**DESCRIPTION OF THE TASK:**
Your task is to find every line of the data that holds the string "labels" and copy it.

**SOURCE INFORMATION:**
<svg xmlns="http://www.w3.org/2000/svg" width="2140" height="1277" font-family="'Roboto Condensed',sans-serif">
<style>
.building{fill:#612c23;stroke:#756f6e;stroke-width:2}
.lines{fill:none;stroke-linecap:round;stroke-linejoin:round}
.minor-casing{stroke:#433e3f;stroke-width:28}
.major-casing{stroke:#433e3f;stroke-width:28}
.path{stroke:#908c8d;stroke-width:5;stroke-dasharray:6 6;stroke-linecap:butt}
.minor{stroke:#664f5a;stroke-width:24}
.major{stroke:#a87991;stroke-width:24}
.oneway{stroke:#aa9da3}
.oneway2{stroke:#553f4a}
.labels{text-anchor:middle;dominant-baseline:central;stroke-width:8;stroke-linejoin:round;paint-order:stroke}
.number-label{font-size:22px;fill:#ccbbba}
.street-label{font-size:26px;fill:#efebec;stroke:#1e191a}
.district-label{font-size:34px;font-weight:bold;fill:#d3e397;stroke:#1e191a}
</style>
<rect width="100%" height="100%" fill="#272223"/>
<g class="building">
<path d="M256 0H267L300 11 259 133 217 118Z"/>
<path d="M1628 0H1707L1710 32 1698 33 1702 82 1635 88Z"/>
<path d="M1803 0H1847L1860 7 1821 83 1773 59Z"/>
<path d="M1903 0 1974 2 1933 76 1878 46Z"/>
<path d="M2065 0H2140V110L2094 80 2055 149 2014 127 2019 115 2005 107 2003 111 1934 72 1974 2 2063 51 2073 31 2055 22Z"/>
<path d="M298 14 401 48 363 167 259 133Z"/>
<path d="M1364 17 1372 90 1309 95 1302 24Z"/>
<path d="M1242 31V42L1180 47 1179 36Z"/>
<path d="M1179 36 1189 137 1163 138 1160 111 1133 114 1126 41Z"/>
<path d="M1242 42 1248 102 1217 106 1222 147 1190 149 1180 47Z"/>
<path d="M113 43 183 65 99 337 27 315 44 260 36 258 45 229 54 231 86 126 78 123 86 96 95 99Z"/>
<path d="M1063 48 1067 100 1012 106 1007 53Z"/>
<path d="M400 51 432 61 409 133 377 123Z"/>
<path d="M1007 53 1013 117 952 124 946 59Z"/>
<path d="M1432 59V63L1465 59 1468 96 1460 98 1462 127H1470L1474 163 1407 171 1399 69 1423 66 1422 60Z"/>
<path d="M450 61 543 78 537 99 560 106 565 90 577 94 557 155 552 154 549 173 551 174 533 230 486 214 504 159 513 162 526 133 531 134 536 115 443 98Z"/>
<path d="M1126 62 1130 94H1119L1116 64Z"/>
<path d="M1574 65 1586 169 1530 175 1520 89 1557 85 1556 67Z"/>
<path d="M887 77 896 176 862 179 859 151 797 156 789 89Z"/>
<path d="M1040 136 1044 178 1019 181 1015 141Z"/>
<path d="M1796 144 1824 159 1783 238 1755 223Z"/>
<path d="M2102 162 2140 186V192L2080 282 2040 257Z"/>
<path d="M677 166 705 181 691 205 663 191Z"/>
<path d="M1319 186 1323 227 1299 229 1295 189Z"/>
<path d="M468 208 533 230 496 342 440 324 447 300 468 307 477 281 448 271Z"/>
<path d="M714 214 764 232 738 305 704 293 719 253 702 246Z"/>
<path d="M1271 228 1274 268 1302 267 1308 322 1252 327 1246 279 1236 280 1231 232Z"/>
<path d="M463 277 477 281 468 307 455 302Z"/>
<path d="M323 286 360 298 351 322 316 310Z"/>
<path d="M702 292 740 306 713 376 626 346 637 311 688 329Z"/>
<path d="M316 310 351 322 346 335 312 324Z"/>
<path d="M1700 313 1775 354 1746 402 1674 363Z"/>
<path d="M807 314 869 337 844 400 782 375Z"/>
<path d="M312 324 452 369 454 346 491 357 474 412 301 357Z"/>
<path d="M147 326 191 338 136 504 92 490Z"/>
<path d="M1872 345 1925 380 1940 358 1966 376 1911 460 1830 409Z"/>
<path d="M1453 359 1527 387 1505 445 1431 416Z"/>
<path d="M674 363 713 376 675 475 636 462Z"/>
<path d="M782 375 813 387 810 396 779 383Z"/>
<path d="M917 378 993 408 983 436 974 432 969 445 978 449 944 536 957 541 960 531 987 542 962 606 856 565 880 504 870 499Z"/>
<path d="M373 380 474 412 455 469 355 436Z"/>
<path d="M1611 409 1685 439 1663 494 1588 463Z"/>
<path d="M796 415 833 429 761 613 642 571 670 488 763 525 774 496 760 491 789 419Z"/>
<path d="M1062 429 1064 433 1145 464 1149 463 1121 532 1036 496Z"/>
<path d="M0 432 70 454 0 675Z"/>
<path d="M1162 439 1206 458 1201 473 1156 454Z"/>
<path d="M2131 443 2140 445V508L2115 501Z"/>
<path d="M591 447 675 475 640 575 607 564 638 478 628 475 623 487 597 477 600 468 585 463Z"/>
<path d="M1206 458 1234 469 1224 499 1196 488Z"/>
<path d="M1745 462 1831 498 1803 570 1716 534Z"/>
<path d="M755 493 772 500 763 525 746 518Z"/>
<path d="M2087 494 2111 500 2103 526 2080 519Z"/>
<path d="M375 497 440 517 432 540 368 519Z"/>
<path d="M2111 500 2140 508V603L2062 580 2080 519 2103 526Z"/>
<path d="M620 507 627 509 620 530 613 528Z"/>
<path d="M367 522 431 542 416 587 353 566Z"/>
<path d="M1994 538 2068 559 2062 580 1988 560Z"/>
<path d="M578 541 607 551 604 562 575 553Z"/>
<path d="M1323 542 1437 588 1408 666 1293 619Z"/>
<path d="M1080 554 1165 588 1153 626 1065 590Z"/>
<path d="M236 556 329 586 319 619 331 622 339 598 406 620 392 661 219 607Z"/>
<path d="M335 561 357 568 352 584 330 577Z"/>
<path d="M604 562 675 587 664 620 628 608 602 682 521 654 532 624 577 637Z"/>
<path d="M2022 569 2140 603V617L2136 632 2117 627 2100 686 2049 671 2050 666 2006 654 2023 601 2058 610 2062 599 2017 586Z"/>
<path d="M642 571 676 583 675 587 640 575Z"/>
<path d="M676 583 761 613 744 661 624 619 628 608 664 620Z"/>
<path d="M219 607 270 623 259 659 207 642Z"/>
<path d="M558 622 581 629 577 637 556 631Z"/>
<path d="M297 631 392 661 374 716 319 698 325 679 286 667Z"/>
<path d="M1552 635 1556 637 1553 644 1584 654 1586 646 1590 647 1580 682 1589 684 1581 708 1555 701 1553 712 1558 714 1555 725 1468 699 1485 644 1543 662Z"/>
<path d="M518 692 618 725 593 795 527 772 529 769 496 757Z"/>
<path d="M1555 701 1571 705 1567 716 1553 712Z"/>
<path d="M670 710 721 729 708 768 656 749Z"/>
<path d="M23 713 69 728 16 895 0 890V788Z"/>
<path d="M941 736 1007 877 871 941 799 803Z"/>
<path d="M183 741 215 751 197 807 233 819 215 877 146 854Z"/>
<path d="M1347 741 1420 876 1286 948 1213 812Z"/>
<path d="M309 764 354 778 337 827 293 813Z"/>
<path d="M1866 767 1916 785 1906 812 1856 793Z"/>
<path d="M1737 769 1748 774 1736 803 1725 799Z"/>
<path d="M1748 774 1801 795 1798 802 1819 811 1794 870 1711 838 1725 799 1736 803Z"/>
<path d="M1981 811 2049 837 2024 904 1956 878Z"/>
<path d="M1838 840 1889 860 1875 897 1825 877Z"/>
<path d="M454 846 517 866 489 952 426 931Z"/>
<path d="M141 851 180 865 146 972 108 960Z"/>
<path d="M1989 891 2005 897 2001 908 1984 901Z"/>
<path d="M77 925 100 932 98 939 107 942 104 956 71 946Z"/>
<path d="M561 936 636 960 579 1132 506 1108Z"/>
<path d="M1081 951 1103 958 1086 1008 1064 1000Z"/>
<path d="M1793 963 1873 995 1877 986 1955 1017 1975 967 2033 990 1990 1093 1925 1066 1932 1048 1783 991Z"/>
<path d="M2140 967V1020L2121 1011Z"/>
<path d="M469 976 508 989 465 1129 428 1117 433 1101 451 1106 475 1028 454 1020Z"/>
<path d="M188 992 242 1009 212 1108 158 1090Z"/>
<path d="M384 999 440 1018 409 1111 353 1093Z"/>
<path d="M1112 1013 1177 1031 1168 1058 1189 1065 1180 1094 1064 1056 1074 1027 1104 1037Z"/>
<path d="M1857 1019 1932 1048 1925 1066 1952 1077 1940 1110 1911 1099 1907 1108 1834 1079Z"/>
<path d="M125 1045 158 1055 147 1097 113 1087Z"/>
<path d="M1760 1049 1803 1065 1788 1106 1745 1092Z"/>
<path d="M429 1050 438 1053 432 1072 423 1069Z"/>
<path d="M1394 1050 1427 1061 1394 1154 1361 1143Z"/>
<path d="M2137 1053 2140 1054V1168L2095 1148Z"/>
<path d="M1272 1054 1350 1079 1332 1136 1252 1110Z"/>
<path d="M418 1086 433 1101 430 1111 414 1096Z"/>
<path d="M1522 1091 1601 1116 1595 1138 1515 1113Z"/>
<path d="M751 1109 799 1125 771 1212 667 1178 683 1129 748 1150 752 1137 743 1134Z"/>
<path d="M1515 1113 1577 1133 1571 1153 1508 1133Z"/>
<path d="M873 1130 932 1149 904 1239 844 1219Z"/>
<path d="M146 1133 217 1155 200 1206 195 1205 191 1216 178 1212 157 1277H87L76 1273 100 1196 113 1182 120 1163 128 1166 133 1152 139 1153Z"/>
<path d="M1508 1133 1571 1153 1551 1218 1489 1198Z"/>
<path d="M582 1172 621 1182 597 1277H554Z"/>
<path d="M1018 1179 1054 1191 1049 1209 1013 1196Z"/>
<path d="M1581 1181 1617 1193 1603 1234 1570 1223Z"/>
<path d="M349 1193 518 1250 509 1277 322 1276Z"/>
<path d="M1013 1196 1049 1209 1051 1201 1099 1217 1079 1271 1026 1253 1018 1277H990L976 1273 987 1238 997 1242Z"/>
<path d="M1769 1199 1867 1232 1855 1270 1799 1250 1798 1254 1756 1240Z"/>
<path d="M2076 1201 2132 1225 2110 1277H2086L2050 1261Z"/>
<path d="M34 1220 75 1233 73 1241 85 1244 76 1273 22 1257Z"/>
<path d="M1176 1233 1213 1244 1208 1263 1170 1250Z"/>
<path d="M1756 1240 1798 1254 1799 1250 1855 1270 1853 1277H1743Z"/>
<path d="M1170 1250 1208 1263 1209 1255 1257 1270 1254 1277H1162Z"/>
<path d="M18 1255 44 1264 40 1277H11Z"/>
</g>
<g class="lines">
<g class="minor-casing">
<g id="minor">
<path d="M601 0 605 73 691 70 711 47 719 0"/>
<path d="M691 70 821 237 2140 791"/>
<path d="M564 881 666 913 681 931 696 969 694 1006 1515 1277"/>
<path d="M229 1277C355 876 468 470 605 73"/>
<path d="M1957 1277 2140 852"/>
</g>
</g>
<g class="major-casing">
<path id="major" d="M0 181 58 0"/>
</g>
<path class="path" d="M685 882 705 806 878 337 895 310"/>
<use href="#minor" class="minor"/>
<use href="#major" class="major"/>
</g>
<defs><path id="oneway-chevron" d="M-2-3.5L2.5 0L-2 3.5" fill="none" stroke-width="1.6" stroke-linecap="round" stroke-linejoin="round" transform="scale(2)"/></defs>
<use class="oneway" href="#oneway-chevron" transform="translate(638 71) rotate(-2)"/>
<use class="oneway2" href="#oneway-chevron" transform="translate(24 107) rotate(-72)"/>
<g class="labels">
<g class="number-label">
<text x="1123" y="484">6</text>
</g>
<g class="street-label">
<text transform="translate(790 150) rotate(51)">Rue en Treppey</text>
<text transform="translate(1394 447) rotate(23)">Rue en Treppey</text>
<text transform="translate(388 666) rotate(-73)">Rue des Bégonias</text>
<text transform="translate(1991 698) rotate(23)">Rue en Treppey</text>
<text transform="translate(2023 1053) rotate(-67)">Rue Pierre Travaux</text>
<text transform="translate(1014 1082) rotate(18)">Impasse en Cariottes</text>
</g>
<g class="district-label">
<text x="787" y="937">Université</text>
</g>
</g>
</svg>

**RESPONSE TO THIS EXERCISE:**
.labels{text-anchor:middle;dominant-baseline:central;stroke-width:8;stroke-linejoin:round;paint-order:stroke}
<g class="labels">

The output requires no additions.